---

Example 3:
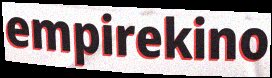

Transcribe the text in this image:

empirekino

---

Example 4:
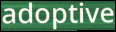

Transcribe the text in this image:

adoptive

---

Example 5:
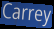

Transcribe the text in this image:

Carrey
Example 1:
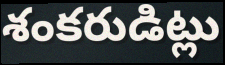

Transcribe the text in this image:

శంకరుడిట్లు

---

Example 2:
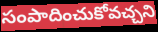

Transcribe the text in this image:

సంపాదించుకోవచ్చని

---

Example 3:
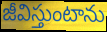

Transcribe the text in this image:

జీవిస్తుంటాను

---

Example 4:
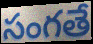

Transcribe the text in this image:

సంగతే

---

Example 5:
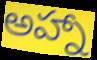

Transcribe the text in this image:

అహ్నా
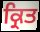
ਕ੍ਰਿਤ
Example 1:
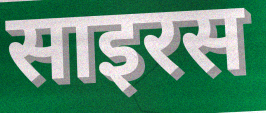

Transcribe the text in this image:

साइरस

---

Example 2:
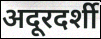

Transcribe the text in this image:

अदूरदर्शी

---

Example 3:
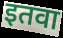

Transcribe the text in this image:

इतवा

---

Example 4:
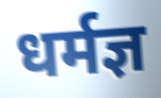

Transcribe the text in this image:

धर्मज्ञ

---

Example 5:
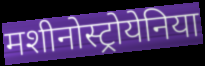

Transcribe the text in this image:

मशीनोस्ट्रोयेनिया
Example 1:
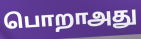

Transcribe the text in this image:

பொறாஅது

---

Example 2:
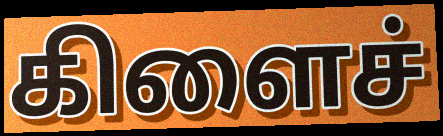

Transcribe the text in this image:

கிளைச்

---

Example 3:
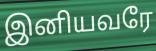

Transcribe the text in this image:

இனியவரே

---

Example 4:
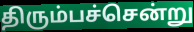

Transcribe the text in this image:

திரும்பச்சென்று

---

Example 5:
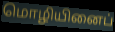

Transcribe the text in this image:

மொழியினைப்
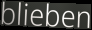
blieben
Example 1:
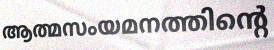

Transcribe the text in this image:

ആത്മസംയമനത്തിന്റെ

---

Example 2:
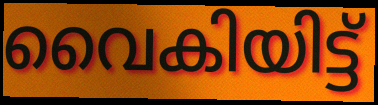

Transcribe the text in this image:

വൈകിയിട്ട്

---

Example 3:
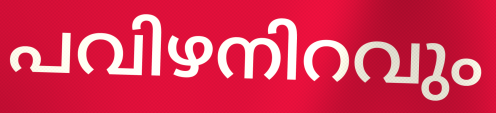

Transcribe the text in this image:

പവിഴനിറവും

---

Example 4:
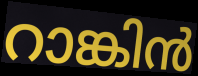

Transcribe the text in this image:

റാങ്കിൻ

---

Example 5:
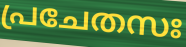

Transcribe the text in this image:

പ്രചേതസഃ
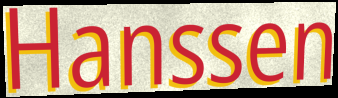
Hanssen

= = = =

Take the listing and print it again exactly, but without any pictures.

RESPONSE ::
---

Example 3:

Transcribe the text in this image:

empirekino

---

Example 4:

Transcribe the text in this image:

adoptive

---

Example 5:

Transcribe the text in this image:

Carrey
Example 1:

Transcribe the text in this image:

శంకరుడిట్లు

---

Example 2:

Transcribe the text in this image:

సంపాదించుకోవచ్చని

---

Example 3:

Transcribe the text in this image:

జీవిస్తుంటాను

---

Example 4:

Transcribe the text in this image:

సంగతే

---

Example 5:

Transcribe the text in this image:

అహ్నా
ਕ੍ਰਿਤ
Example 1:

Transcribe the text in this image:

साइरस

---

Example 2:

Transcribe the text in this image:

अदूरदर्शी

---

Example 3:

Transcribe the text in this image:

इतवा

---

Example 4:

Transcribe the text in this image:

धर्मज्ञ

---

Example 5:

Transcribe the text in this image:

मशीनोस्ट्रोयेनिया
Example 1:

Transcribe the text in this image:

பொறாஅது

---

Example 2:

Transcribe the text in this image:

கிளைச்

---

Example 3:

Transcribe the text in this image:

இனியவரே

---

Example 4:

Transcribe the text in this image:

திரும்பச்சென்று

---

Example 5:

Transcribe the text in this image:

மொழியினைப்
blieben
Example 1:

Transcribe the text in this image:

ആത്മസംയമനത്തിന്റെ

---

Example 2:

Transcribe the text in this image:

വൈകിയിട്ട്

---

Example 3:

Transcribe the text in this image:

പവിഴനിറവും

---

Example 4:

Transcribe the text in this image:

റാങ്കിൻ

---

Example 5:

Transcribe the text in this image:

പ്രചേതസഃ
Hanssen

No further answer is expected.